### Source
____

If you plan to take on the 3-6 million rats living in Paris, this is word might come in handy.

French word of the day: dératisation
Photo: Annie Spratt/Unsplash/Nicolas Raymond

Why do I need to know dératisation? 

Because rats are everywhere. 

What does it mean? 

Dératisation, pronounced day-rat-isa-shon, is a name given to the process of exterminating rats, systematically within a pre-defined area.  It is sometimes used to talk about rodent control more widely. 

As a verb, you can say dératiser if to talk about the action of exterminating rats. 

Estimates for the number of rats in France vary widely, but most dératisation experts believe the number is 3-6 million in Paris alone. 

Globally there are more than 60 recognised species of rat. A female rate can have up to 55 babies per year. A newborn female rat becomes fertile at two months old. A couple of rates can produce some 5,000 descendants in a single year, which is why it is so hard to keep their numbers under control.

____

### Written exercise A
Write out the passage about the French word dératisation from "If you plan" up to and including "to know dératisation?".
The entries that come next are unrelated to the passage about the French word dératisation.

### Input for this task

____

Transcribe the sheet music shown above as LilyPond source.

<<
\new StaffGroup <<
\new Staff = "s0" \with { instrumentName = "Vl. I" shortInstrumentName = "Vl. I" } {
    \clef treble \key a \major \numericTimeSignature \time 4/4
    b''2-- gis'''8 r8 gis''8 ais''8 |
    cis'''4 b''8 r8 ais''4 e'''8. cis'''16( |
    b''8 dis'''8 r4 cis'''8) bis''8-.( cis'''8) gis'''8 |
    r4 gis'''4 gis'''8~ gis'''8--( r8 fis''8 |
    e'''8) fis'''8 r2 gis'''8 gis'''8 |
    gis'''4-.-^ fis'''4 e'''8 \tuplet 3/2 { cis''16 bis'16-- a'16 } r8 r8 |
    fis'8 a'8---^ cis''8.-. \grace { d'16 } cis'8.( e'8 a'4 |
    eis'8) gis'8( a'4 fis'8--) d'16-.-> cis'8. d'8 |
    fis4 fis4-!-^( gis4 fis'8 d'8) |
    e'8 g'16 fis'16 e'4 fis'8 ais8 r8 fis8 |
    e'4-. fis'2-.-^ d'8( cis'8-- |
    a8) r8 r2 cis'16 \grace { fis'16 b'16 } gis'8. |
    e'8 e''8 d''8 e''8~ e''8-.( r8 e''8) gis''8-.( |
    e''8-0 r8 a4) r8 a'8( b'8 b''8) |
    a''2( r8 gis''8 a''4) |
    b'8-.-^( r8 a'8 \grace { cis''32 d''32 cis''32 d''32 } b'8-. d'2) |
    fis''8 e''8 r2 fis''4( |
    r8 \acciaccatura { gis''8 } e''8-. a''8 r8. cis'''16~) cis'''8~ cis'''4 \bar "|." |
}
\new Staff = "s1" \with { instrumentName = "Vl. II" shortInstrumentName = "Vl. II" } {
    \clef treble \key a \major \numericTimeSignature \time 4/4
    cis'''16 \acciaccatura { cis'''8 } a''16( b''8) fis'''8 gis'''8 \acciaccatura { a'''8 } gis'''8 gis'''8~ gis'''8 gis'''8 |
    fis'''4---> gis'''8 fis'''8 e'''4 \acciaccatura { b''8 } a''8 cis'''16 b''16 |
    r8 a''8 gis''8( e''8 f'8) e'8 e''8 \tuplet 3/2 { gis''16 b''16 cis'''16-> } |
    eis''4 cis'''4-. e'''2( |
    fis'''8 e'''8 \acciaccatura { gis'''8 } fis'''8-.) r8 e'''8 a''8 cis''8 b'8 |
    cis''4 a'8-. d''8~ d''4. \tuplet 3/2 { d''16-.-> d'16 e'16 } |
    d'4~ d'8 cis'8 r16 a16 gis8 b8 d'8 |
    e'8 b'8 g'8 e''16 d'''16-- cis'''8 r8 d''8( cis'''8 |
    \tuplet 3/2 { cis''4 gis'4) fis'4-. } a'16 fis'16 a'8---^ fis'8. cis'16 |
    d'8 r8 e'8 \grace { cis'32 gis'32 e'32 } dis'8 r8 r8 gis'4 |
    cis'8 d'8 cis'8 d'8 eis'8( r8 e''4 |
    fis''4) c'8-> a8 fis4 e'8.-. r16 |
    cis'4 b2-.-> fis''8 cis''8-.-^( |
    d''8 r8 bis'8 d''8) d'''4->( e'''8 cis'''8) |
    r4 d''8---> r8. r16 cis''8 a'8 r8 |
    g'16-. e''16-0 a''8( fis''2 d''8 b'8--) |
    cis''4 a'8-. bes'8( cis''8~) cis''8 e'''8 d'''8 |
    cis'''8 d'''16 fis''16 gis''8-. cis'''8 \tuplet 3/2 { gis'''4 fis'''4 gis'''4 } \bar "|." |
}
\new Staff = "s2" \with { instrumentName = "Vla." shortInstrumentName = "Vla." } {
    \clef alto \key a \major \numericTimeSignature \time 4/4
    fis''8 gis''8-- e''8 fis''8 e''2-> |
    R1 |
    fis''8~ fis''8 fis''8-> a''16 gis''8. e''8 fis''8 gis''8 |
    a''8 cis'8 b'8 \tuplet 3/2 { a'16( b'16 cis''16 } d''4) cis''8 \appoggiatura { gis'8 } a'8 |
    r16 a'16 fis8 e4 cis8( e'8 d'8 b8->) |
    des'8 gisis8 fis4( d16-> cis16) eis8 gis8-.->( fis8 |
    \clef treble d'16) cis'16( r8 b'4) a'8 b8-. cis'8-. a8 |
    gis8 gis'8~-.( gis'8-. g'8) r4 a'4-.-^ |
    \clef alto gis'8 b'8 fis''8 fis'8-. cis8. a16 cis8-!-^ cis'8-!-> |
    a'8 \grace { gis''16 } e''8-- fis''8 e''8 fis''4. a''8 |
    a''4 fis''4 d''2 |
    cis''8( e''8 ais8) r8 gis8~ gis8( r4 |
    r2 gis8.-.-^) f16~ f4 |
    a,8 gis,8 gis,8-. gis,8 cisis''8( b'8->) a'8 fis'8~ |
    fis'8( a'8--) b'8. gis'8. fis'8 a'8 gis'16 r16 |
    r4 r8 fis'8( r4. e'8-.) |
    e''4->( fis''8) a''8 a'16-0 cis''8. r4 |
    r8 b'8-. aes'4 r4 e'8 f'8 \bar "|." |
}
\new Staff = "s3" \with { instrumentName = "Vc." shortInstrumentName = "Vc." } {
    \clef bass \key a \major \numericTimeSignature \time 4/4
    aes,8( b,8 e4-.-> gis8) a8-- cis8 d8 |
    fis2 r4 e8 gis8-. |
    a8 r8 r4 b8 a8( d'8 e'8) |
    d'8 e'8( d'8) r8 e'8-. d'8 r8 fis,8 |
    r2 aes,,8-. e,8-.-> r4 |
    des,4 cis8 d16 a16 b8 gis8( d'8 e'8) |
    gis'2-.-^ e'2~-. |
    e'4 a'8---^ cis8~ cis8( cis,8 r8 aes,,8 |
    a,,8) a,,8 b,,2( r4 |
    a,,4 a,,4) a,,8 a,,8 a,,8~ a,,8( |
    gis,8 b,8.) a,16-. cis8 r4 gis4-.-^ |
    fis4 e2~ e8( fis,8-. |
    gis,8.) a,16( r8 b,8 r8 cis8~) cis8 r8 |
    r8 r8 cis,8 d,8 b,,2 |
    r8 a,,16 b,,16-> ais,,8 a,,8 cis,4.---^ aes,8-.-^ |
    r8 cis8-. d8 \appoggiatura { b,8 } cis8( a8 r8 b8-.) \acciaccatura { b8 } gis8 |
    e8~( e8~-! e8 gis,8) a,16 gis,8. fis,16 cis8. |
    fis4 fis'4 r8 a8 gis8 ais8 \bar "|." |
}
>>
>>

____

### Written exercise B
State how many lines of the entries contain the string "alto", treating uppercase and lowercase as different, and give only that number.

### Task answer A
If you plan to take on the 3-6 million rats living in Paris, this is word might come in handy.

French word of the day: dératisation
Photo: Annie Spratt/Unsplash/Nicolas Raymond

Why do I need to know dératisation?

### Task answer B
2